» **ЗАДАНИЕ**:
Продолжите текст о железной дороге от Красноводска до Асхабада, начав сразу после его последнего предложения.

» **ФРАГМЕНТ ДОКУМЕНТА**:
....

Западному уму эта железная дорога показалась бы почти необъяснимой. Вы можете принять это за тщательно продуманную игру воображения. В расписании поезда указано, что он следует по маршруту скоростного поезда, и все же на следующих друг за другом безлюдных станциях в пустыне останавливался на 21, 31, 14, 6, 12 минут и, таким образом, преодоление расстояния в 390 миль от Красноводска до Асхабада занимает 23 часа со средней скоростью 17 миль в час.
Причина такой медлительности, возможно, кроется в том, что шпалы уложены не очень хорошо, и при попытке увеличить скорость они могут сдвинуться; а остановки на станциях впечатляют, что позволяет русским выходить из поездов и осматриваться, и, между прочим, пусть дикие туземцы знают, что паровой караван ждет их, если они захотят отправиться в путь.

....

» **ИЗВЛЕЧЁННЫЕ ДАННЫЕ**:

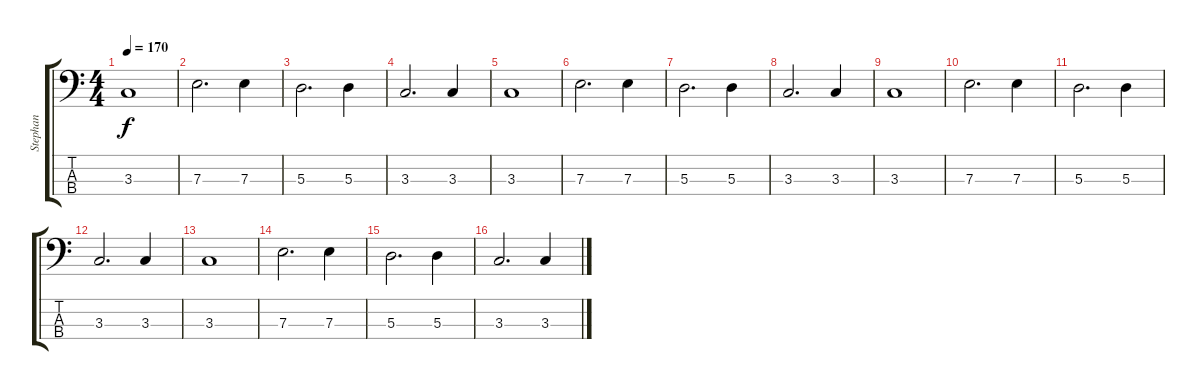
\track ("Stephan" "Stephan") {instrument electricbassfinger}
\staff {score tabs}
\tuning (G2 D2 A1 E1) {hide}
\ts (4 4)
\tempo 170
\clef f4
\ks c
3.3.1{dy f} |
7.3.2{d} 7.3.4 |
5.3.2{d} 5.3.4 |
3.3.2{d} 3.3.4 |
3.3.1 |
7.3.2{d} 7.3.4 |
5.3.2{d} 5.3.4 |
3.3.2{d} 3.3.4 |
3.3.1 |
7.3.2{d} 7.3.4 |
5.3.2{d} 5.3.4 |
3.3.2{d} 3.3.4 |
3.3.1 |
7.3.2{d} 7.3.4 |
5.3.2{d} 5.3.4 |
3.3.2{d} 3.3.4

....

» **ОТВЕТ**:
На одной из этих пустынных станций мы стоим дольше, чем Северный экспресс в Берлине или Чикагский экспресс в Ниагаре. Россию не волнует потеря времени. Возможно, в Америке время и является деньгами, но в России это всего лишь медные монеты, и гораздо интереснее построить политическую железную дорогу через пустыни Азии, чем помогать садоводам Абхазии или развивать промышленность на обширном Севере, где нет железных дорог.
Путешествие скучное, но в конце концов появляются холмы - малые Балканы и Большие Балканы; солончаки сменяются песчаными отмелями - кучами песка, нагроможденными ветром и придающими им форму серых сугробов снега. Красивые изогнутые линии песчаных отмелей - это руны ветра.
Вся эта местность когда-то была дном Каспийского моря, или, скорее, океана, который, как предполагается, простирался, с одной стороны, до Аральского моря, а с другой - до Азовского и Черного морей. Горы были похожи на острова или берега, или опасные скалы в море.
Первомай.
Когда мы пересекли Балканы, местность постепенно улучшилась. Внезапно вдали показалось зеленое пятно, и глаз приветствовал его, как человек, находящийся в море, приветствует сушу. Поезд подъехал ближе и перед нами открылся чудесный изумрудный квадрат, густо заросший молодой пшеницей, на фоне серой и коричневой пустоши.
Это было первое орошаемое поле. Вскоре появилось второе и третье поля, являвшие собой благословенный контраст и свежесть. Из-за желтоватого облачного неба вырвалось солнце, и я вспомнил, что сегодня первое мая. Так для меня начался Первомай.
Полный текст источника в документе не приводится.